WHAT IS REQUIRED: Beginning at the line containing "thumb ip: (173, 229)", repeat each line below exactly up to and including the line containing "index pip: (673, 283)". Do not repeat the pictures.

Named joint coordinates
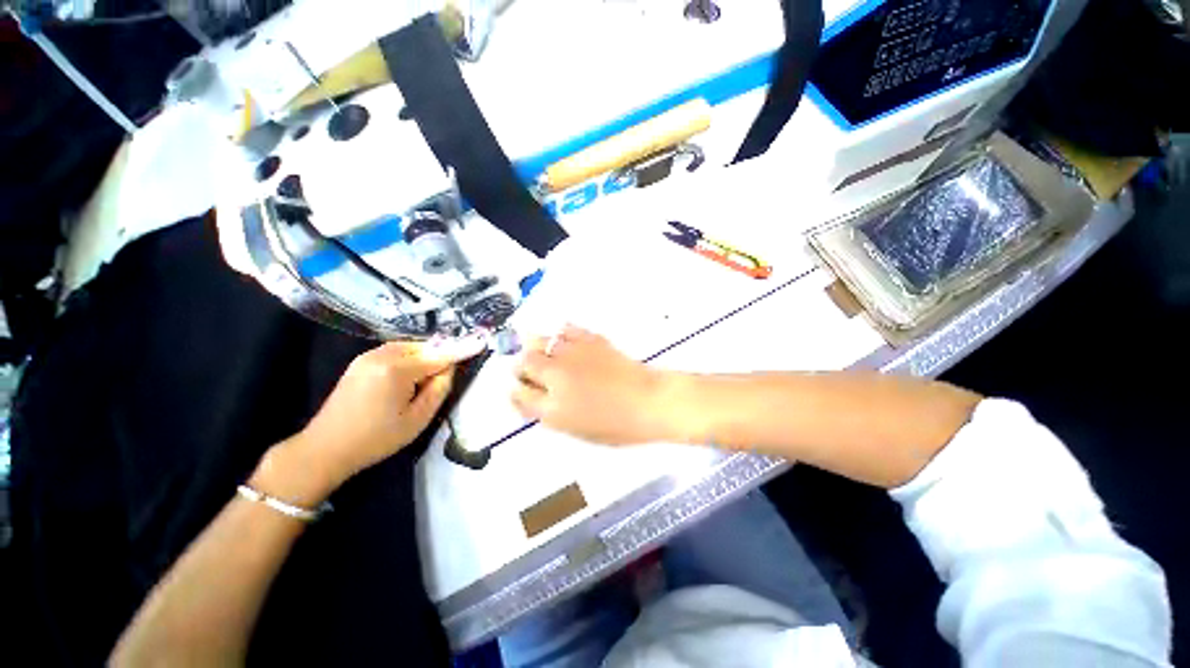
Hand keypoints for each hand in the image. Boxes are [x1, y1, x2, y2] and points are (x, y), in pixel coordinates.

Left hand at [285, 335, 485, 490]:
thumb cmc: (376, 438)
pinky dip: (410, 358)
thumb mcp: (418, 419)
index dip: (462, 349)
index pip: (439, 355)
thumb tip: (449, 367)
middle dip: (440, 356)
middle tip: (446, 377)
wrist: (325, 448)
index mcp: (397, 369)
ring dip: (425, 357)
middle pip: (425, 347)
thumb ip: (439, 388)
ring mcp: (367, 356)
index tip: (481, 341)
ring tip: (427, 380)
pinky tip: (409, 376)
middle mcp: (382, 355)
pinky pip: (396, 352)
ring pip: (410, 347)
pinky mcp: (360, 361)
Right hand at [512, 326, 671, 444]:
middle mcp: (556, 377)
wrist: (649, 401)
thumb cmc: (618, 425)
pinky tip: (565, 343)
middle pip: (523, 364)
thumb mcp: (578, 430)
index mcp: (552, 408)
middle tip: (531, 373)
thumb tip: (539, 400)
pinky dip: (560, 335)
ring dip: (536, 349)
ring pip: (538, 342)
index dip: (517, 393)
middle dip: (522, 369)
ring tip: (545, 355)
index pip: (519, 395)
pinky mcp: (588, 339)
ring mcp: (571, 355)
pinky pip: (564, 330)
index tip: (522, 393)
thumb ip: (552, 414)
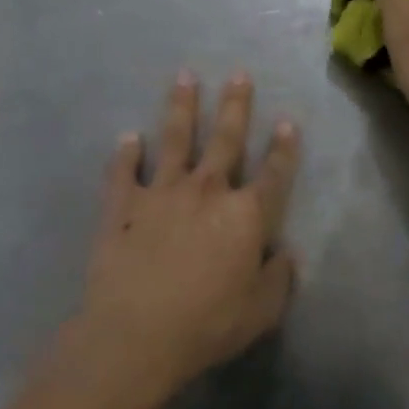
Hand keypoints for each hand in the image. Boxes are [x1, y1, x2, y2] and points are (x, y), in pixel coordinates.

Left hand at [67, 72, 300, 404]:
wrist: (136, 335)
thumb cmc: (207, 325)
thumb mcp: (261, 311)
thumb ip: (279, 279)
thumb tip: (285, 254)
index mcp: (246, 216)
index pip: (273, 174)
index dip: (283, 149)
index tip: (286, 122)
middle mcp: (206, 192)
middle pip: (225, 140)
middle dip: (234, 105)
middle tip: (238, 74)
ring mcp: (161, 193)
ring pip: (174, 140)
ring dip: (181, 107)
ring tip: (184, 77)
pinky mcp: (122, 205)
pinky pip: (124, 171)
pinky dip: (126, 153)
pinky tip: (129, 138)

---

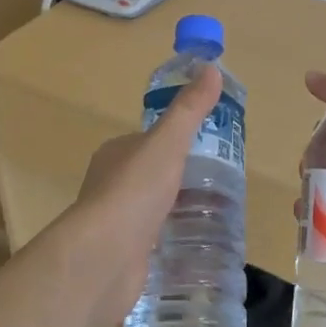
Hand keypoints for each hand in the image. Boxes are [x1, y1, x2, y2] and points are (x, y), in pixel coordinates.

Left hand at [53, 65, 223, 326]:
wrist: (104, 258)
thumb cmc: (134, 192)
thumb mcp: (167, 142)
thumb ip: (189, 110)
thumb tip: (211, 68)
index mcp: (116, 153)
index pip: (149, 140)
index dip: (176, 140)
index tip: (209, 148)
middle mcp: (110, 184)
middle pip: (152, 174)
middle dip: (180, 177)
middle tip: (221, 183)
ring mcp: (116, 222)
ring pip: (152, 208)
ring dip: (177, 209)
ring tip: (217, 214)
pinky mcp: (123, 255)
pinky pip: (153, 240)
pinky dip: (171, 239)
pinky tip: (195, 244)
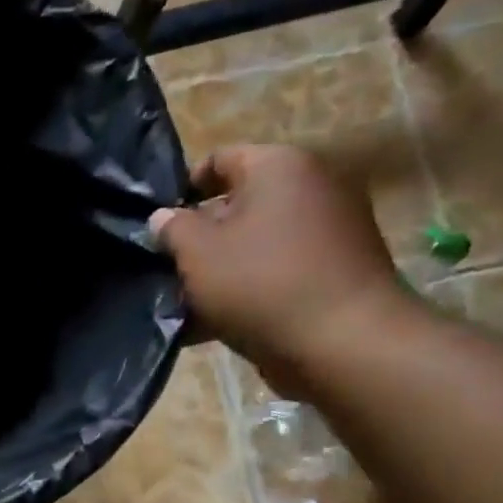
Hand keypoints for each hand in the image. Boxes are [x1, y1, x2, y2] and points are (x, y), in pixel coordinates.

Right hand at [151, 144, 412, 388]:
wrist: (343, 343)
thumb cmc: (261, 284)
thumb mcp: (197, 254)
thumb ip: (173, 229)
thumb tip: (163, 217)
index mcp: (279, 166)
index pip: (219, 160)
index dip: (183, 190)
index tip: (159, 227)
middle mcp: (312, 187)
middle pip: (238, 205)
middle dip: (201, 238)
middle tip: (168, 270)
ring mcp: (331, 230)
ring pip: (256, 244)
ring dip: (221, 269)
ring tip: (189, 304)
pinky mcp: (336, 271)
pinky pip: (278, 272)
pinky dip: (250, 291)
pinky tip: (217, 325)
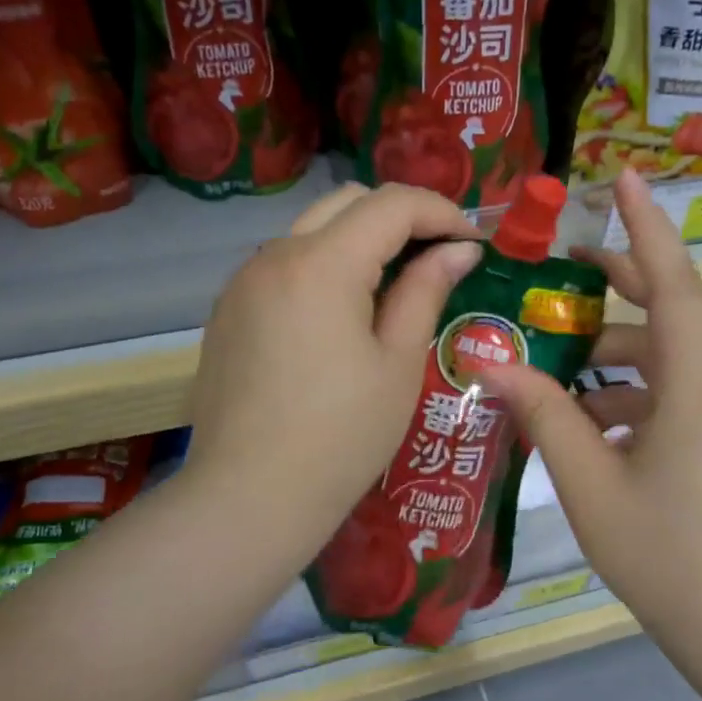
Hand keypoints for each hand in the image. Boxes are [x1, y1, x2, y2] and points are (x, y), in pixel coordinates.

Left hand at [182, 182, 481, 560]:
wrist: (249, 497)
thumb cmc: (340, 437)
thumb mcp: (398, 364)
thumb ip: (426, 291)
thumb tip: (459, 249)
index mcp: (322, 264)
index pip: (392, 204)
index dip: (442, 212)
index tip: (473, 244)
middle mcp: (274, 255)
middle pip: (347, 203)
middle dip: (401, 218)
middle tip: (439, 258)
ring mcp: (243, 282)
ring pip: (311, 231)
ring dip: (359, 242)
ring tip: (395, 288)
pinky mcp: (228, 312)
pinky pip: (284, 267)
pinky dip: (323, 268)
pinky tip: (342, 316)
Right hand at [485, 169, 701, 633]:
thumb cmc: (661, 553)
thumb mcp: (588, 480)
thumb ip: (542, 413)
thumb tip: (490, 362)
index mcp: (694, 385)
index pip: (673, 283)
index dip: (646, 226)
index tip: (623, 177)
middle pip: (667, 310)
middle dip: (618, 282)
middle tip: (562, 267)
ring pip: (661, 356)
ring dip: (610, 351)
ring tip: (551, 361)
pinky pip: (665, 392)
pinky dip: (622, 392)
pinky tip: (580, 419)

---

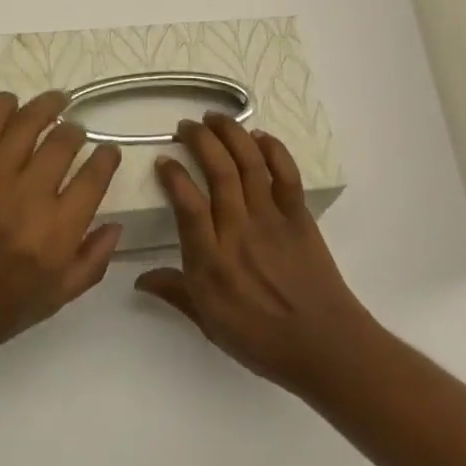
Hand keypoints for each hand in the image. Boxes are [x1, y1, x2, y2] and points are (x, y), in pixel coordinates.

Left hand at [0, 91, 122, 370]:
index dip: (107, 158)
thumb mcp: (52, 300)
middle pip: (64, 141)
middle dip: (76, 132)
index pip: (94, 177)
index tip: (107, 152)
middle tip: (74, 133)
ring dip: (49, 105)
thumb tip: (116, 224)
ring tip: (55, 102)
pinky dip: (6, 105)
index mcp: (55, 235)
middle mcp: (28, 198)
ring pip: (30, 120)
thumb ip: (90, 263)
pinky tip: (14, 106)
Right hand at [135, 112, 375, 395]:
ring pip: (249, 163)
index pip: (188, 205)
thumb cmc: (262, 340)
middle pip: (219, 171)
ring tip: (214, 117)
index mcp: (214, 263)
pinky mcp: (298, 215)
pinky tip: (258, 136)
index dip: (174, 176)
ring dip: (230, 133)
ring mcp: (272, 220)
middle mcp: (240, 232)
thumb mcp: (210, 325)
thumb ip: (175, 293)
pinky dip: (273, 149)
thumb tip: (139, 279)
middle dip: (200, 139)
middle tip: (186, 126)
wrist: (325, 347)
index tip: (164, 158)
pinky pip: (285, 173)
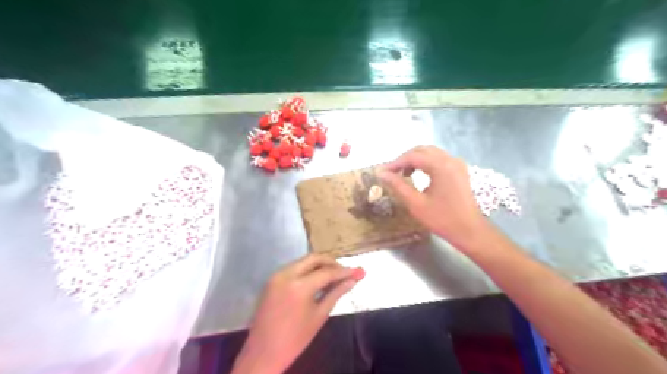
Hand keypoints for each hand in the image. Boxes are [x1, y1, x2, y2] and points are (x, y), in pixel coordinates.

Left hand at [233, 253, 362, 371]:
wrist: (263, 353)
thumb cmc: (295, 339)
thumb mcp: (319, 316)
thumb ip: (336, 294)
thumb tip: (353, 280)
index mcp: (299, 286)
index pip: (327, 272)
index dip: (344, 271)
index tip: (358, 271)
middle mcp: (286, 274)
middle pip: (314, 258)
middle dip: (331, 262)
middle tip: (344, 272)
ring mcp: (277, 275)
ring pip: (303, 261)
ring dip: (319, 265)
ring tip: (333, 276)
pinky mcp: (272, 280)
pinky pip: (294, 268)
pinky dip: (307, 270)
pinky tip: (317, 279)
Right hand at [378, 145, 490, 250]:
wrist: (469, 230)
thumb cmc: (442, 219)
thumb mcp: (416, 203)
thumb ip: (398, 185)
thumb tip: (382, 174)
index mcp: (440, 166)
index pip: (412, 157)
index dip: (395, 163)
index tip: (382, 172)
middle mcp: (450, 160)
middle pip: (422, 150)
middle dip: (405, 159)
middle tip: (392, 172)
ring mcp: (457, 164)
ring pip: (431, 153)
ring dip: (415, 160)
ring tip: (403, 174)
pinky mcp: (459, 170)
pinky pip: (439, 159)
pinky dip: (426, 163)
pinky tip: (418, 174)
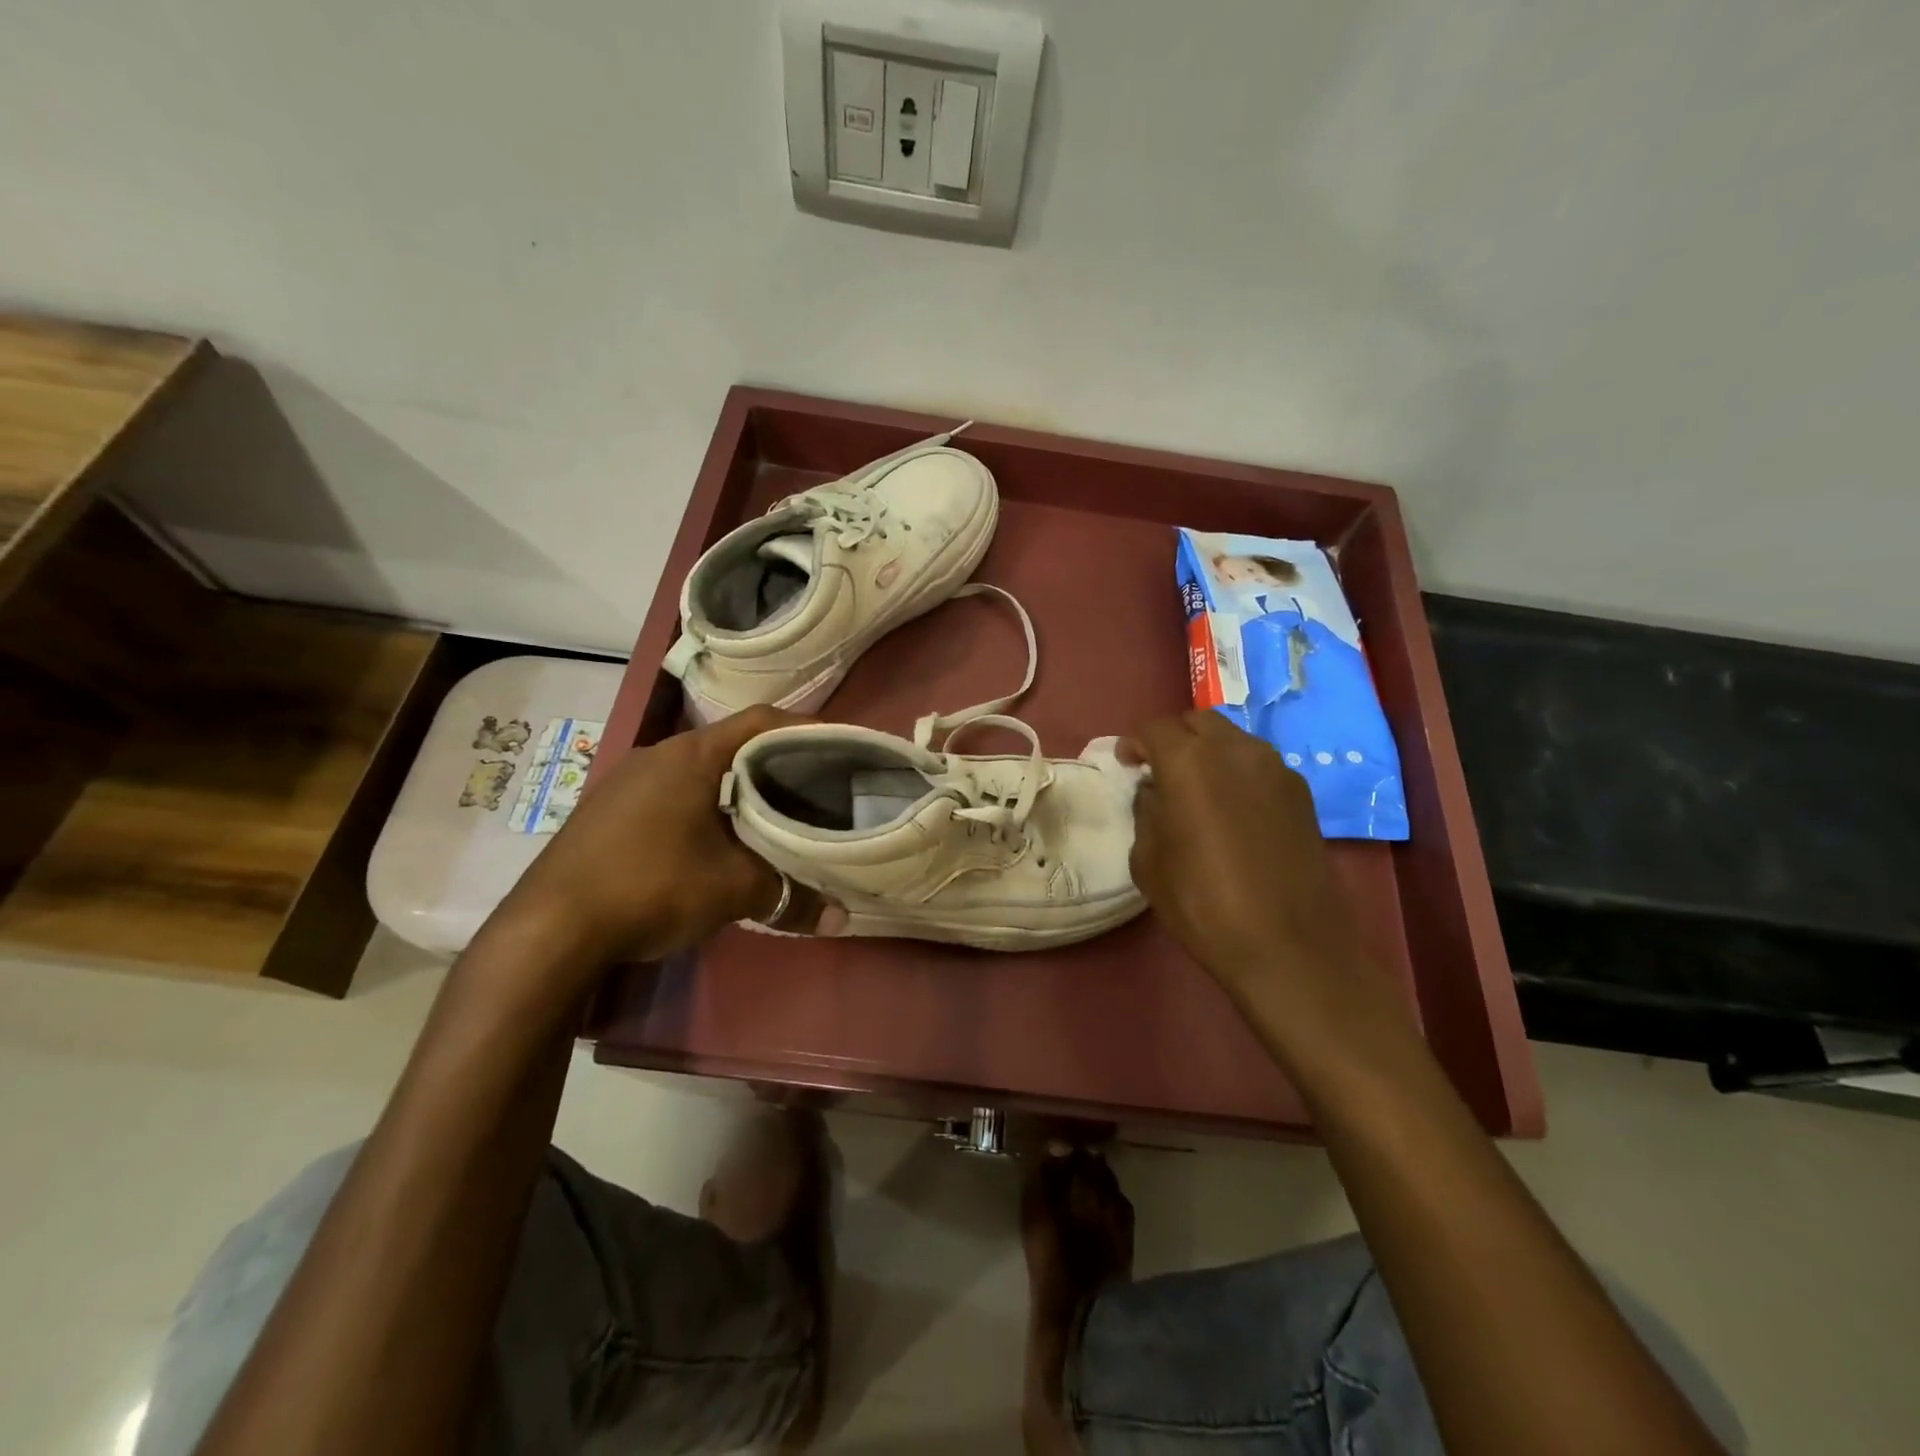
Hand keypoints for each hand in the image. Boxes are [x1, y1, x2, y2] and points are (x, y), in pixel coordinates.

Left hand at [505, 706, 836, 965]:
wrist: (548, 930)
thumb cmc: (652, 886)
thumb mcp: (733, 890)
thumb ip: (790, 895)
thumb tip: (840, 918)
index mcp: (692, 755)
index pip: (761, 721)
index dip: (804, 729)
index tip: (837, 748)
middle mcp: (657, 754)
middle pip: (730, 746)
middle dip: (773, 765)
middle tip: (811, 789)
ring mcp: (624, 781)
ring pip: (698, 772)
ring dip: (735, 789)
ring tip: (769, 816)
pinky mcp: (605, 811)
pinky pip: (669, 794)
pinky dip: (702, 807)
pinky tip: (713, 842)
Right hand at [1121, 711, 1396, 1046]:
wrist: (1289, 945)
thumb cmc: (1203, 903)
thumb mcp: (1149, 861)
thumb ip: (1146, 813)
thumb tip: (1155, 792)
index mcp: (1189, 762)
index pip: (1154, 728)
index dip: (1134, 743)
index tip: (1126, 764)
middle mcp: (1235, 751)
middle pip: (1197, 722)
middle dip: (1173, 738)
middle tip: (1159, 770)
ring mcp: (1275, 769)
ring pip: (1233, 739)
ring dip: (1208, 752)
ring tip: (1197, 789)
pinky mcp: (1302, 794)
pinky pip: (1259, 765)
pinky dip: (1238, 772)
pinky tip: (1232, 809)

SOLVED EXERCISE:
thumb ip: (173, 229)
thumb tip: (163, 217)
index mcp: (279, 166)
index pip: (219, 160)
index dip: (183, 190)
index tip: (159, 227)
middle mcp: (312, 187)
middle pip: (238, 205)
middle dip: (201, 238)
middle tip: (168, 270)
ring mcp: (331, 230)
ring pip: (256, 244)
ring dip: (221, 269)
ring tip: (189, 304)
pinky mcp: (336, 271)
pinky pip: (278, 272)
pinky dip: (250, 291)
pinky tip: (217, 325)
Hand keypoints for each hand in the image. Boxes are [x1, y1, x2, y2] and points are (x, y), in pixel coordinates.

Left hand at [182, 182, 481, 560]:
wrist: (249, 497)
thumb cmc: (340, 437)
thumb mcp: (398, 364)
thumb ip: (426, 291)
thumb tip: (459, 249)
index mcp: (322, 264)
index pip: (392, 204)
index dip: (442, 212)
index tip: (473, 244)
middle mcp: (274, 255)
middle pip: (347, 203)
middle dip: (401, 218)
middle tip: (439, 258)
ring mcp: (243, 282)
ring pip: (311, 231)
ring dip: (359, 242)
ring tip: (395, 288)
pinky mcp: (228, 312)
pinky pip: (284, 267)
pinky dip: (323, 268)
pinky tip: (342, 316)
Right hand at [485, 169, 701, 633]:
thumb cmc: (661, 553)
thumb mcp: (588, 480)
thumb ip: (542, 413)
thumb tip: (490, 362)
index mcp: (694, 385)
index pip: (673, 283)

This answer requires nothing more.